[dm-devel] [PATCH] dax: remove the pmem_dax_ops->flush abstraction

Fri Sep 1 03:34:37 UTC 2017

On Thu, Aug 31, 2017 at 8:11 PM, Dan Williams <dan.j.williams at intel.com> wrote:
> On Thu, Aug 31, 2017 at 7:49 PM, Mikulas Patocka <mpatocka at redhat.com> wrote:
>>
>>
>> On Thu, 31 Aug 2017, Dan Williams wrote:
>>
>>> On Thu, Aug 31, 2017 at 6:47 PM, Mikulas Patocka <mpatocka at redhat.com> wrote:
>>> > The patch abebfbe2f731 ("dm: add ->flush() dax operation support") is
>>> > buggy. A dm device may be composed of multiple underlying devices and all
>>> > of them need to be flushed. The patch just routes the flush request to the
>>> > first device and ignores the other devices.
>>> >
>>> > It could be fixed by adding more complex logic to the device mapper. But
>>> > there is only one implementation of the method pmem_dax_ops->flush - that
>>> > is pmem_dax_flush() - and it calls arch_wb_cache_pmem().
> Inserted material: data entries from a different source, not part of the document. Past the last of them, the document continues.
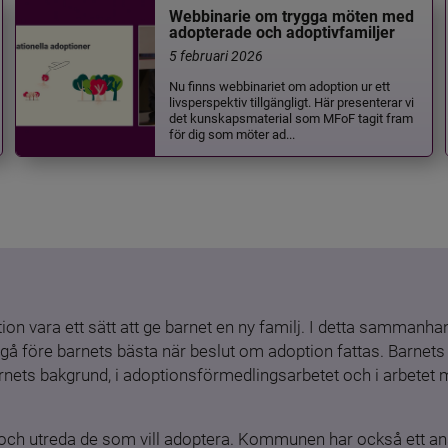
Webbinarie om trygga möten med
adopterade och adoptivfamiljer
5 februari 2026
Nu finns webbinariet om adoption ur ett
livsperspektiv tillgängligt. Här presenterar vi
det kunskapsmaterial som MFoF tagit fram
för dig som möter ad...
ion vara ett sätt att ge barnet en ny familj. I detta sammanhang
gå före barnets bästa när beslut om adoption fattas. Barnets b
barnets bakgrund, i adoptionsförmedlingsarbetet och i arbetet
och utreda de som vill adoptera. Kommunen har också ett ansv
Consequently, we
>>> > don't need the pmem_dax_ops->flush abstraction at all, we can call
>>> > arch_wb_cache_pmem() directly from dax_flush() because dax_dev->ops->flush
>>> > couldn't ever reach anything different from arch_wb_cache_pmem().
>>>
>>> Unfortunately, this is not true, see usage of DAXDEV_WRITE_CACHE. This
>>> is for platforms that arrange for cpu caches to be flushed on
>>> power-fail, like standalone storage appliances, where it would be a
>>> waste for the kernel to track and flush dirty cachelines for dax.
>>> Theoretically this could be done on a per-address range basis (think
>>> battery backing a subset of the system memory). I think we need to fix
>>> the routing to flush the same dax_device that ->direct_access() was
>>> invoked.
>>
>> With my patch, dax_flush checks DAXDEV_WRITE_CACHE and doesn't do anything
>> if it's not set - it just doesn't go through device mapper.
>
> True, but there's no guarantee that arch_wb_pmem() will be sufficient
> going forward and the reason we routed this to the driver in the first
> place was to allow driver / platform specific flush implementations.
>
>>
>>> > It should be also pointed out that for some uses of persistent memory it
>>> > is needed to flush only very small amount of data (such as 1 cacheline),
>>> > and it would be overkill if we go through that device mapper machinery for
>>> > a single flushed cache line.
>>>
>>> I think this is more an argument to not enable DAX on that
>>> device-mapper topology if operation routing impacts performance. DAX
>>> is meant to get the kernel out of the way most of the time.
>>
>> I don't understand what do you mean? I am writing a device mapper target
>> that uses persistent memory as a cache. When flushing the metadata,
>> sometimes it is needed to flush single cache lines. Ideally, I would use
>> the clwb instruction for this purpose, but that clwb is hidden behind a
>> complicated pmem_dax_ops->flush abstraction (and that abstraction will get
>> even more complicated if implemented correctly). How do you think I should
>> write that target without DAX?
>
> I don't think you want DAX for this, I think you want direct control
> of a persistent-memory address range.  For example the brd driver
> supports DAX but I wouldn't recommend using it as the basis for a
> directly managed cache.
>
> So I think we need to dive deeper into what an in kernel interface to
> access a contiguous persistent memory range looks like. DAX was not
> designed with that use case in mind.

For a cache driver using pmem, a strawman / starting point would be
trying to do a ->direct_access() call for the full capacity of the
device and then:

1/ validate that it returns the full capacity (this will preclude
drivers like brd, and make sure the dax range is contiguous)

2/ use the returned pfn to walk the iomem resource tree and validate
that you are talking to persistent memory and not some special
dax-device range.